Et le matin, mes enfants nous ont fait signe de la main au départ, ce qui a rendu le moment encore plus spécial.

Quelle est la durée d'une course de Swimrun ?

Les courses de swimrun se déclinent sur des distances très variées, rendant ce sport accessible aussi bien aux débutants qu'aux athlètes confirmés. Les swimruns courts, ou « sprints », font généralement entre 5 et 10 km au total et consistent en plusieurs courtes sections de natation et de course à pied enchaînées.


Les épreuves de moyenne distance font environ 15 à 25 km et combinent de longues courses sur sentier avec plusieurs nages en eau libre.


Viennent ensuite les swimruns longue distance, voire les « ultra » swimruns, qui peuvent largement dépasser les 40 km. Ces épreuves combinent généralement course à pied technique sur sentier, natation en eau froide et transitions exigeantes.

La course de natation de Studland

La course de natation de Studland (moyenne distance) a été à la hauteur de mes espérances : difficile, exaltante et pleine d'esprit communautaire.


Il y a eu aussi des moments cocasses. Lors de la première partie natation, j'ai perdu mon pull-buoy à plusieurs reprises, car il n'était pas assez serré. J'ai même laissé tomber une pagaie en essayant de passer le flotteur entre mes jambes. Mais c'est aussi ce qui fait le charme du Swimrun : les transitions et la gestion du matériel font partie intégrante de la course, au même titre que la course à pied et la natation.


Je suis arrivée 15e sur 56 femmes.

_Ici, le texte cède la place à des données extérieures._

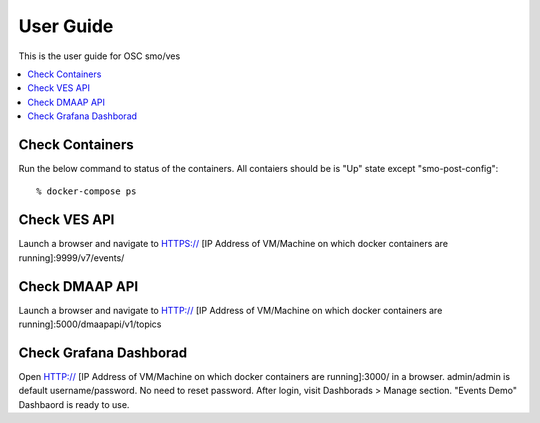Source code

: .. This work is licensed under a Creative Commons Attribution 4.0 International License.
.. http://creativecommons.org/licenses/by/4.0
.. (c) <optionally add copywriters name>


User Guide
==========

This is the user guide for OSC smo/ves

.. contents::
   :depth: 3
   :local:
   
Check Containers  
----------------
Run the below command to status of the containers. All contaiers should be is "Up" state except "smo-post-config"::

 % docker-compose ps
 
Check VES API
-------------
Launch a browser and navigate to HTTPS:// [IP Address of VM/Machine on which docker containers are running]:9999/v7/events/
 
 
Check DMAAP API
---------------
Launch a browser and navigate to HTTP:// [IP Address of VM/Machine on which docker containers are running]:5000/dmaapapi/v1/topics
 

Check Grafana Dashborad
-----------------------
Open HTTP:// [IP Address of VM/Machine on which docker containers are running]:3000/ in a browser. admin/admin is default username/password. No need to reset password. After login, visit Dashborads > Manage section. "Events Demo" Dashbaord is ready to use.  
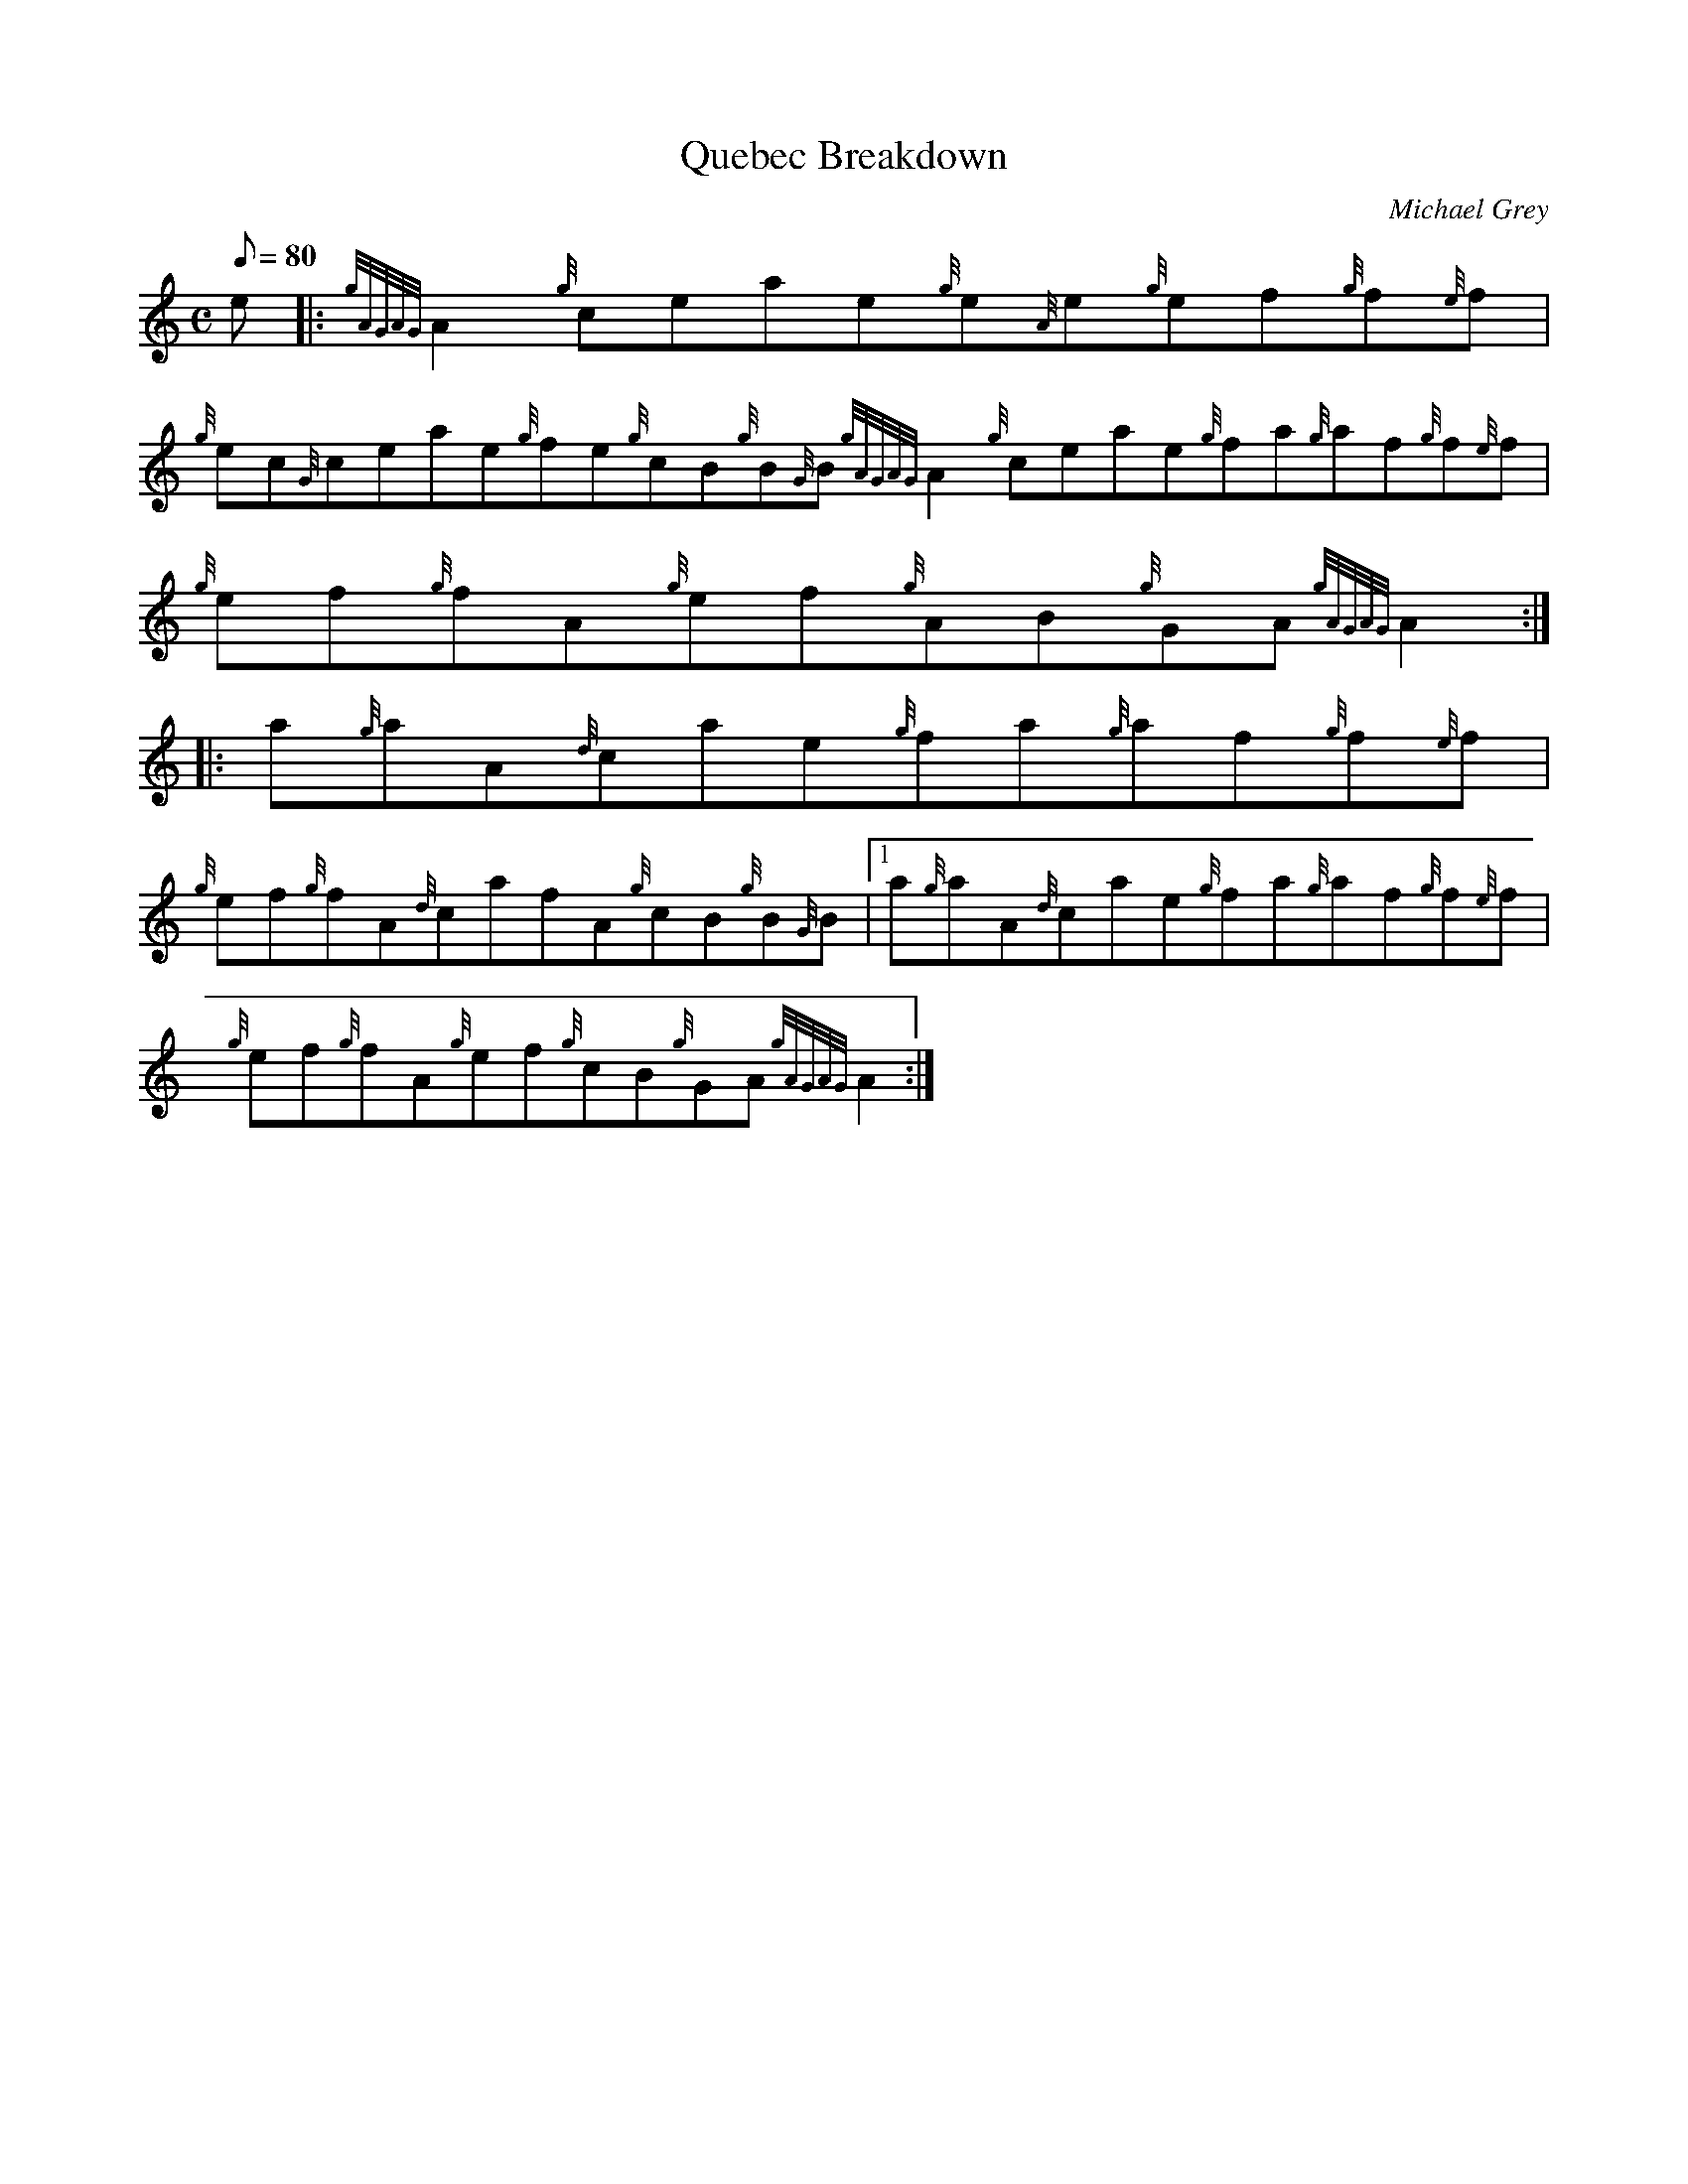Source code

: X:1
T:Quebec Breakdown
M:C
L:1/8
Q:80
C:Michael Grey
S:Reel
K:HP
e|:\
{gAGAG}A2{g}ceae{g}e{A}e{g}ef{g}f{e}f | 
{g}ec{G}ceae{g}fe{g}cB{g}B{G}B{gAGAG}A2{g}ceae{g}fa{g}af{g}f{e}f |
{g}ef{g}fA{g}ef{g}AB{g}GA{gAGAG}A2 :|
|:\
a{g}aA{d}cae{g}fa{g}af{g}f{e}f |
{g}ef{g}fA{d}cafA{g}cB{g}B{G}B |1 a{g}aA{d}cae{g}fa{g}af{g}f{e}f |
{g}ef{g}fA{g}ef{g}cB{g}GA{gAGAG}A2 :|


Pas mal pour quelqu'un qui, un an auparavant, avait du mal à nager le crawl ! Et le plus beau, c'est que nous avons toutes franchi la ligne d'arrivée, souriantes, fatiguées, mais fières. Mon mari et mes enfants nous attendaient, et c'était la conclusion parfaite de cette expérience.

De quel équipement avez-vous besoin pour un swimrun ?

Je suis fière d'être ambassadrice de Zone3, et je n'aurais pas pu être plus reconnaissante pour la tenue que je portais le jour de la course.


La combinaison Versa Swimrun – J'ai été bluffée par son confort. Aucune irritation, aucune gêne dans mes mouvements, et honnêtement, courir avec était bien plus agréable qu'avec mon legging et mon t-shirt habituels. J'avais l'impression de porter une seconde peau qui accompagnait tous mes mouvements, sans même sentir la combinaison.


Les lunettes Venator-X étaient bien ajustées, offraient une vision d'une netteté exceptionnelle et étaient confortables à porter même pendant de longues séances de natation. Elles ne s'embuaient pas , ce qui facilitait grandement la visée. Quand on se dépense physiquement tout en manipulant son équipement, le confort et la fiabilité sont primordiaux. Ces lunettes ont fait toute la différence.